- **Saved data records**

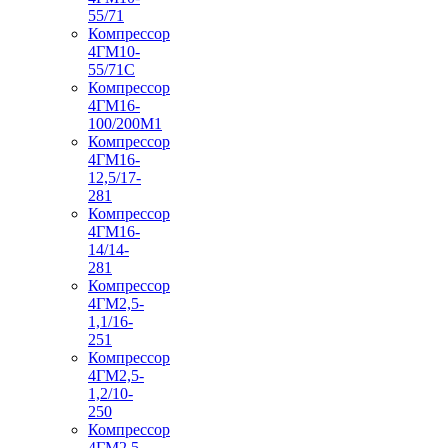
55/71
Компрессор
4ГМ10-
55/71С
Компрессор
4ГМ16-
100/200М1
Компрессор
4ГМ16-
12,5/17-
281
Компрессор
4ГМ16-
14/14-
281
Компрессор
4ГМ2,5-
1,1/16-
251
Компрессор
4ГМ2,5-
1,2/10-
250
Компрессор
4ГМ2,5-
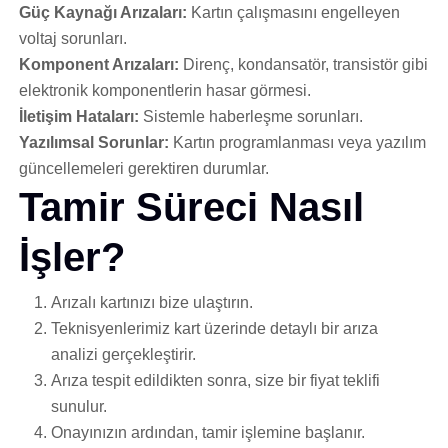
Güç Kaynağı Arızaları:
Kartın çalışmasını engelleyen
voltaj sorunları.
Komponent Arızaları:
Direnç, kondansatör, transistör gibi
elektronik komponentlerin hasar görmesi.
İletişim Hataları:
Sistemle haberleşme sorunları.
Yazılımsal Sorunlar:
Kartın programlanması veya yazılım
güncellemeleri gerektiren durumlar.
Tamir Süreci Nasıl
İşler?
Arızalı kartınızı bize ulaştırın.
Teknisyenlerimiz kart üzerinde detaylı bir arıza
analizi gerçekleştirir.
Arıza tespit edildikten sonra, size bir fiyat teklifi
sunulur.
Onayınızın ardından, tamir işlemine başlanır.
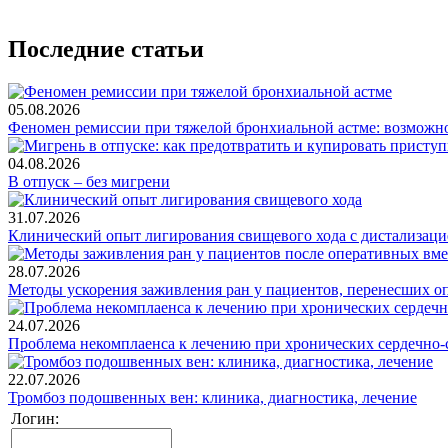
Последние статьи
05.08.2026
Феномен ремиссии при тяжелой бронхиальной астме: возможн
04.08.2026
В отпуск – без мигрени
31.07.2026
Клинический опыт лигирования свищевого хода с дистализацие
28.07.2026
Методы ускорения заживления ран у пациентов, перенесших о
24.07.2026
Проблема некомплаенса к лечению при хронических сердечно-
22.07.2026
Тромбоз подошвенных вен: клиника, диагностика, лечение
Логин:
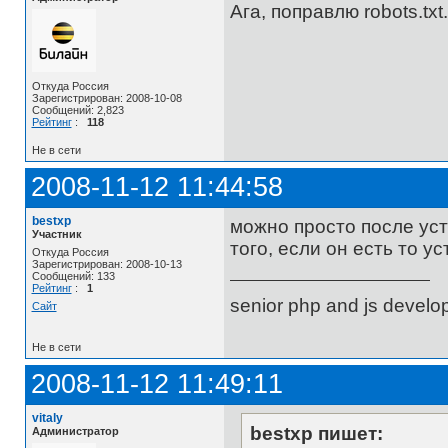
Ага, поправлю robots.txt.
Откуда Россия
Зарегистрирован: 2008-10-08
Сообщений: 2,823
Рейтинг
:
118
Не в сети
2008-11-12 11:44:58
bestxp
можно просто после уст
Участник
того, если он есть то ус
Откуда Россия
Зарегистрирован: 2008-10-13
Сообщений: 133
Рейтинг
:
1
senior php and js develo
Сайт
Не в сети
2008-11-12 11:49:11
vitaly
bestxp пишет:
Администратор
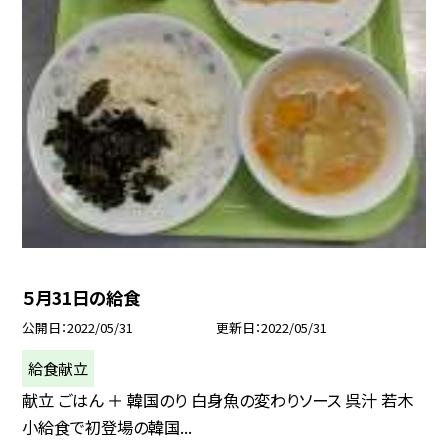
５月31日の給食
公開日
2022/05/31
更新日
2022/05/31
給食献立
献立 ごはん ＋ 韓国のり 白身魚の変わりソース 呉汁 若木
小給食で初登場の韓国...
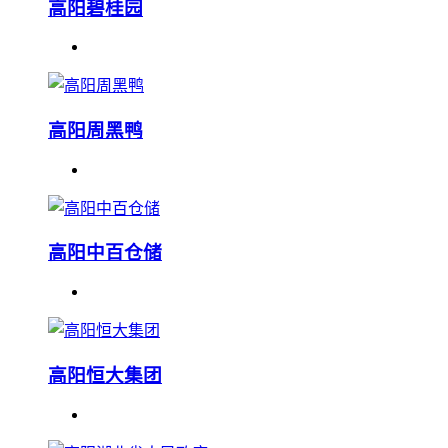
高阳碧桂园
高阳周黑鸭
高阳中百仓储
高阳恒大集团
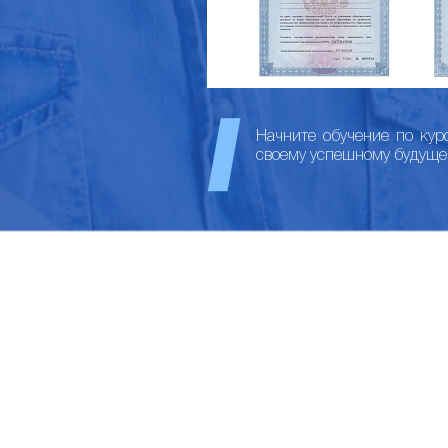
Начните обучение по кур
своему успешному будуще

...

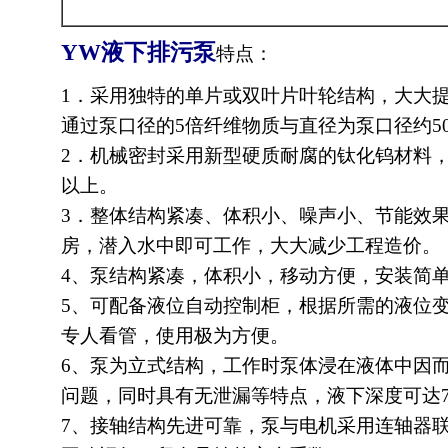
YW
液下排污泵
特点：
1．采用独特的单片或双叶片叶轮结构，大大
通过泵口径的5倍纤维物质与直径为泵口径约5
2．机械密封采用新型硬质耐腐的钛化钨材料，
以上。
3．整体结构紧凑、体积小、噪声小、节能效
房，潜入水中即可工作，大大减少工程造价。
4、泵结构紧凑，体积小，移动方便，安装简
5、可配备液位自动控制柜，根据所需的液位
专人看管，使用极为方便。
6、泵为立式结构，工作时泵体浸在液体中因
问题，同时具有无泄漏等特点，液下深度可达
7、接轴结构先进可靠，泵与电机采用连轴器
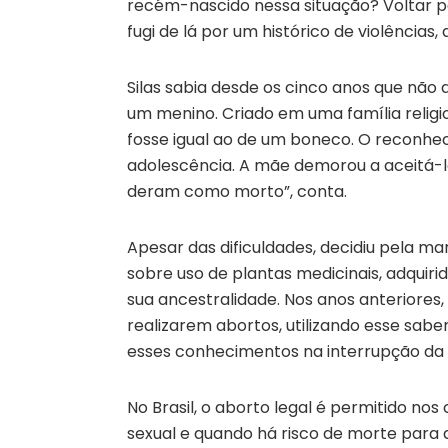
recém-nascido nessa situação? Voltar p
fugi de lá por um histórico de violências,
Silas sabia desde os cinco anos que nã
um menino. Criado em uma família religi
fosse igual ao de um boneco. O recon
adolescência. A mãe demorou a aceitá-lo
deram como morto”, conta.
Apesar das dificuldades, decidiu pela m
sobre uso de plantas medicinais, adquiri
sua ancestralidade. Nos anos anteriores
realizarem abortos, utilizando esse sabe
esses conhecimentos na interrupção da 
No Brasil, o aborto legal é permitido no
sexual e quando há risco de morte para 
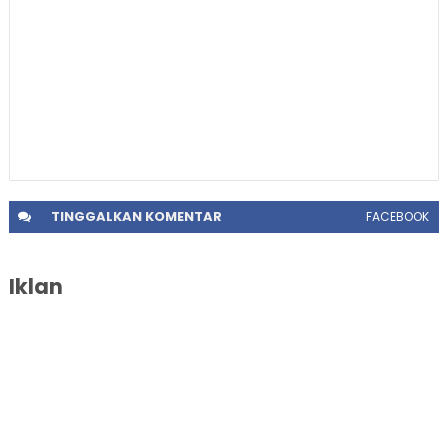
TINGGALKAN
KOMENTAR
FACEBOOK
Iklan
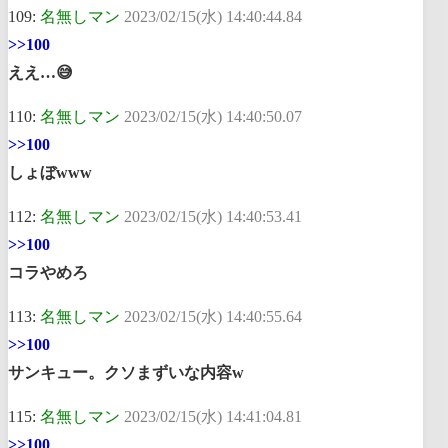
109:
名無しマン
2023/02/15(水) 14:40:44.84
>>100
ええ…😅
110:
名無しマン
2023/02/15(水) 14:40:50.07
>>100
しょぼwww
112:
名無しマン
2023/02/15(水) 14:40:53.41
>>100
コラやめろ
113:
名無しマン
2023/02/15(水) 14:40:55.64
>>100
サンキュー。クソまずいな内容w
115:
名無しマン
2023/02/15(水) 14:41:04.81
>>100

- **WHAT TO DO**
Please gather every line of the records above that contains the string "sorunları" and copy each one in full. Case counts when matching.

- **SOLUTION TO THE EXERCISE**
voltaj sorunları.
Sistemle haberleşme sorunları.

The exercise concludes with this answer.